Seventeenth Sunday in Ordinary Time • Year A

John T. Denny, O.S.A.
(1957 - 2016)

Readings
1 Kgs 3:5, 7-12
Ps 119:57, 72, 76-77, 127-128, 129-130
Rom 8:28-30
Mt 13:44-52

When I was a youngster, I remember having several vivid dreams that centered on a bag of money lying on my bed, beside my feet. I would wake up reaching for my feet. I would be so disappointed to realize that I had been dreaming. I believed that if I could reach the money before I woke up, then I’d really still have it.

I was relieved to learn in graduate school that many people have similar dreams!

In today’s first reading, Solomon has a dream. In the dream, God says to this great and powerful King, “Ask something of me and I will give it to you.” Imagine such a thing – God offering us anything that we desire! Today’s Gospel provides some likely answers to God’s offer. We might ask for treasure, or we might ask for land, or perhaps pearls and gold and diamonds, or maybe we would ask for material surplus. Any one of them sounds like a good answer to me. These things are so appealing that Jesus uses them as images to teach us about “the kingdom of heaven.”

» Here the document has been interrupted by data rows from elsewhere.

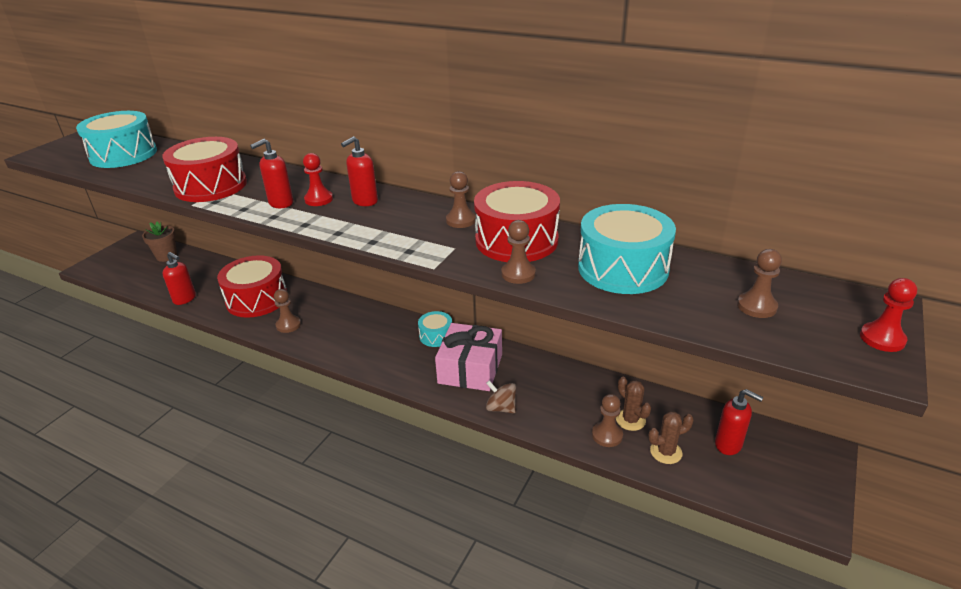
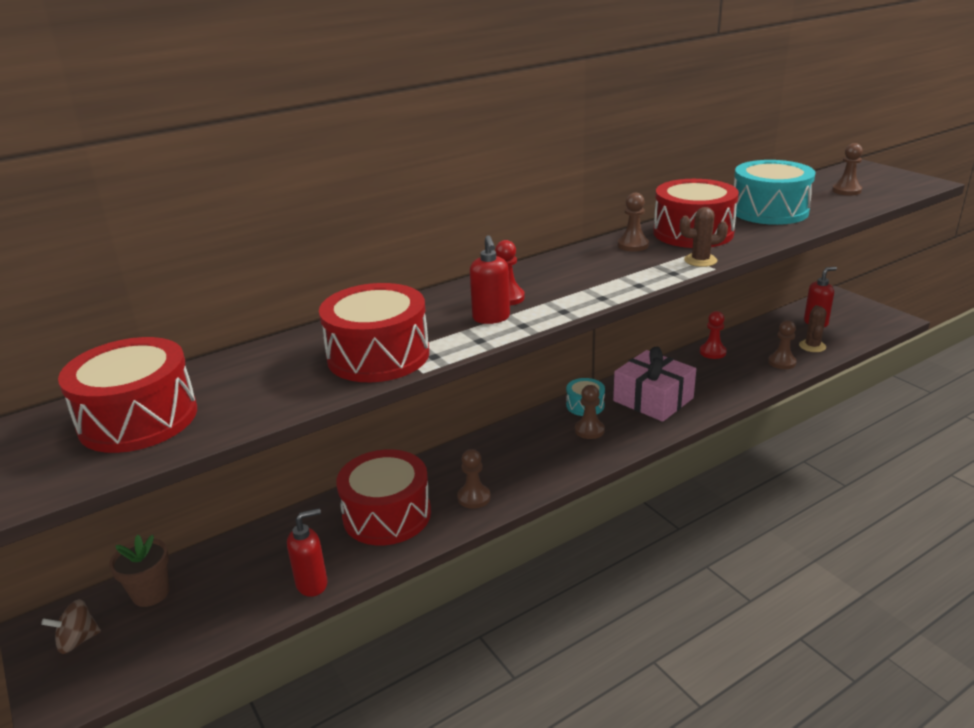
camera: 60 degrees left, 5 degrees down
turquoise drum [76,111,157,168] -> red drum [58,337,197,453]
red soap dispenser [341,136,378,206] -> none
brown spinning top [486,380,516,413] -> brown spinning top moved to [41,599,101,654]
brown pawn [501,220,536,284] -> brown pawn moved to [575,385,605,439]
brown cactus [616,377,651,431] -> brown cactus moved to [680,207,728,267]
red pawn [860,278,917,352] -> red pawn moved to [700,311,727,359]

Jesus is enticing us. He knows humanity. He is one of us. He knows the appeal of wealth. Our ears perk up at the mere mention of it. Jesus uses such images to grab our attention. Once He has our attention, He redirects it to that which is true wealth, to what we truly desire, that is, “the kingdom of heaven.”

Notice that Jesus uses the word “like.” He says that the kingdom of heaven is “like” treasure, or that the kingdom of heaven is “like” pearls. He conjures up those images that most appeal to us, so that we might have some pale sense of the unimaginable good God desires for us.

The kingdom of heaven is where God’s law reigns. The kingdom of heaven is where peace is supreme and fear is exiled. The kingdom of heaven is where our faith is leading us. The kingdom of heaven is where the treasure is not hidden in a field. Rather, the treasure is out in the open, for all to partake.

And what is this treasure? This treasure is a personal, ongoing relationship with our God. I believe that is why we are here. I believe that is why we come back to Mass week after week. At our very core, at the very essence of who we are, we desire that relationship with our God. No gold is going to sustain that relationship, nor will pearls. Then what will?

Solomon gives us the answer. When God tells Solomon that he can have whatever he wants, Solomon does not ask for wealth. Instead, he asks for “an understanding heart, and for the ability to distinguish between right and wrong.”

Today, as we receive the Eucharist, as we partake of God’s priceless gift to us, let us ask, like Solomon, for the grace and the courage to have an understanding heart and the ability to distinguish between right and wrong. Such a treasure will serve us well on our journey to the kingdom of heaven.